قيل: إنه كان يبيع الشارف -وهي الكبيرة المسنة- بنتاج الجنين الذي في بطن ناقته.
[صحيح] - [متفق عليه]
المزيــد ...
Abdullah b. Ömer -radıyallahu anhumâ- merfû olarak rivayet ediyor: Rasûlullah –sallallahu aleyhi ve sellem- habelu'l-habelenin (develeri, doğacak yavrunun doğuracağı yavrusu vaktine kadar vadeli) satışını yasakladı. Çünkü cahiliyye halkı bu tür satışı yaparlar, develeri, doğacak yavrunun doğuracağı yavrusu vaktine kadar (vadeli) satarlardı. Bir görüşe göre habelu'l-habele, yaşça büyük dişi devenin, karnında cenin olan başka bir devenin bu yavruya karşılık olarak satılmasıdır.
[Sahih Hadis] - [Muttefekun Aleyh]
Bu alışveriş haram kılınmıştır. Mahiyeti hakkında iki meşhur açıklama yapılmaktadır. 1- Bir şeye bağlı olarak satmak.
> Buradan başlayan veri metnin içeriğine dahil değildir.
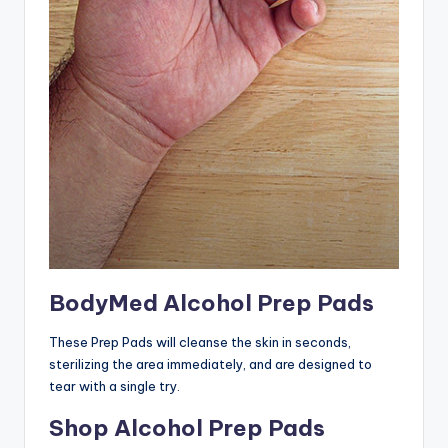
BodyMed Alcohol Prep Pads
These Prep Pads will cleanse the skin in seconds,
sterilizing the area immediately, and are designed to
tear with a single try.
Shop Alcohol Prep Pads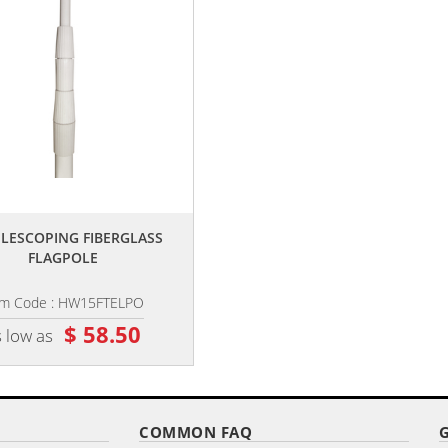
,,
,,
TELESCOPING FIBERGLASS
PREMIUM GROUND SPIKE
FLAGPOLE
em Code : HW15FTELPO
Item Code : HW-SPIKE
$ 58.50
$ 26.10
 low as
as low as
COMMON FAQ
Örneğin dişi bir devenin doğuracağı yavrunun hamile kalıp yavrusunu doğuracağı vakte kadar vadeli satış yapmaktır. Bu tür alışverişlerde vade/süre belirli değildir. Fiyatı belirleyen unsur sürenin uzunluğu ve kısalığına bağlıdır. 2- Meçhul olan ve bilinmeyen bir şeyin satışıdır. Yaşlı dişi devenin karnındaki yavruyu satmaktır. Bu satışta zarar ve bilinmezlik vardır. Doğacak yavrunun dişi mi, erkek mi, tek mi, ikiz mi, ölü mü, canlı mı olduğu belli değildir. Bu yavrunun doğup doğmayacağı ve doğacaksa da ne zaman doğacağı bilinmez. Bu türden belirsizliklerin bulunduğu ve büyük zararların ve anlaşmazlıkların yaşanacağı alışverişler yasaklanmıştır. Bu alışveriş ile ilgili dört çeşit satış ortaya çıkmıştır: 1- Devenin karnındaki yavruyu satmak. 2- Devenin yavrusunun yavrusunu satmak. Bu türden yapılan satışlarda üzerinde sözleşme yapılan şey meçhul/bilinmeyen bir şeydir. 3- Satışın ertelenmesi. Müşterinin mülküne geçeceği süreyi devenin yavrusunun yahut yavrunun yavrusunun doğacağı vakte kadar ertelemek. 4- Ürünün süresiz, fiyatın ise bilinmeyen bir vade ile satılması.